Droit d’asile - Règlement de Dublin : "Il faut aller de l’avant"

Mme Jacqueline Gourault, ministre auprès du ministre de l’Intérieur, a participé le 12 octobre à la réunion des ministres européens de l’Intérieur.

Déclaration de Mme Jacqueline Gourault à son arrivée au conseil Affaires intérieures (Luxembourg, 12 octobre 2018)

[En remplaçant ici] M. Collomb qui n’a toujours pas de successeur désigné, est-ce que cela pose un problème au niveau européen ce flottement, cette transition disons à un moment où il y a des décisions importantes à prendre ?

Mme Jacqueline Gourault : "Non, cela ne pose pas de sujet particulier. Il y a une politique de la France et je suis venue ici représenter notre pays, pour soutenir notamment dans le cadre de la politique migratoire les deux textes qui vont être discutés aujourd’hui, à savoir le règlement de renforcement de l‘agence de gardes-frontières FRONTEX et également la directive retour. Nous sommes très engagés pour soutenir ces deux projets législatifs.

Et puis, naturellement, il y aura le sujet du droit d’asile européen. Nous pensons qu’il faut aller de l’avant bien sûr sur le règlement de Dublin. Et nous exprimerons la nécessaire solidarité que nous devons avoir entre pays européens pour aider bien sûr les pays qui reçoivent les migrants, notamment la Grèce, l’Espagne, l’Italie.

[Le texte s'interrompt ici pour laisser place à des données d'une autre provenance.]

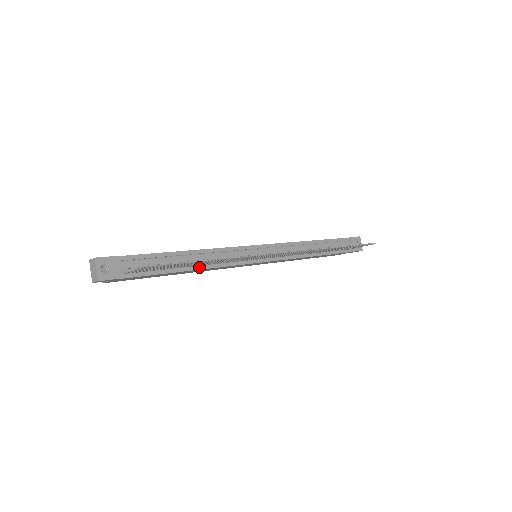
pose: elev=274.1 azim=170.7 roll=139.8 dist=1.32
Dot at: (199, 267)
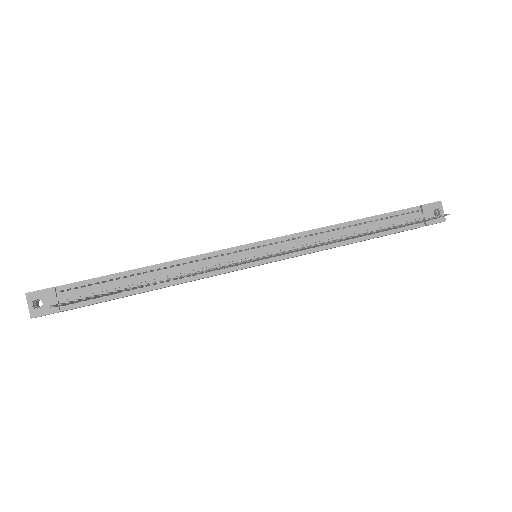
Dot at: (164, 284)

Cette solidarité doit être obligatoire pour tous les pays, même si nous pouvons accepter que cette solidarité s’exerce de manière différente.

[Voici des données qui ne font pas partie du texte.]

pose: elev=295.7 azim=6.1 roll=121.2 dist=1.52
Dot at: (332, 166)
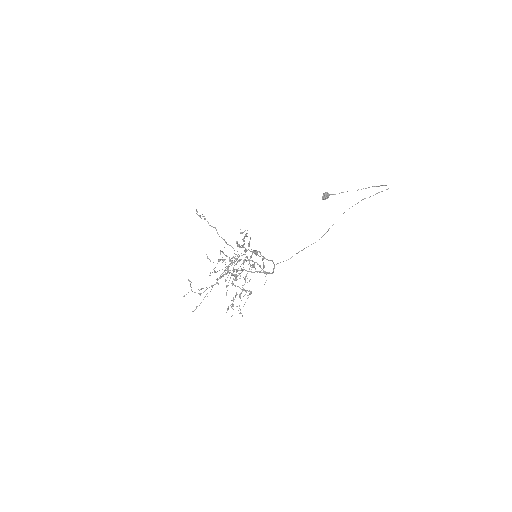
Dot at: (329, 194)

Nous évoquerons aussi la responsabilité des pays européens en ce qui concerne notamment le droit de la mer, et l’acceptation de débarquer les migrants, conforment au droit de la mer, au plus près, dans les ports sûrs les plus proches.

A ce sujet, nous devons répondre à la demande du Conseil européen de créer des centres contrôlés d’identification qui permettent de mieux accueillir ceux qui sont de véritables réfugiés, et de procéder au retour de ceux qui n’ont pas le droit au droit d’asile.

Voilà la ligne générale de la France.

Mais là c’est un dialogue surtout avec l’Italie l’histoire de ces centres, M. Salvini n’est pas là aujourd’hui je crois, est-ce qu’il y a un dialogue entre la France et l’Italie qui se déroule sur ce sujet ?

Mme Jacqueline Gourault : Oui, puisque nous avons eu une rencontre à Lyon cette semaine. Le dialogue a eu lieu avec l’ensemble des pays qui étaient présents, du G6. Nous nous sommes aperçus qu’il n’y avait pas de si grosses différences que cela. Alors après il faut ajuster je dirais le devoir de solidarité"./.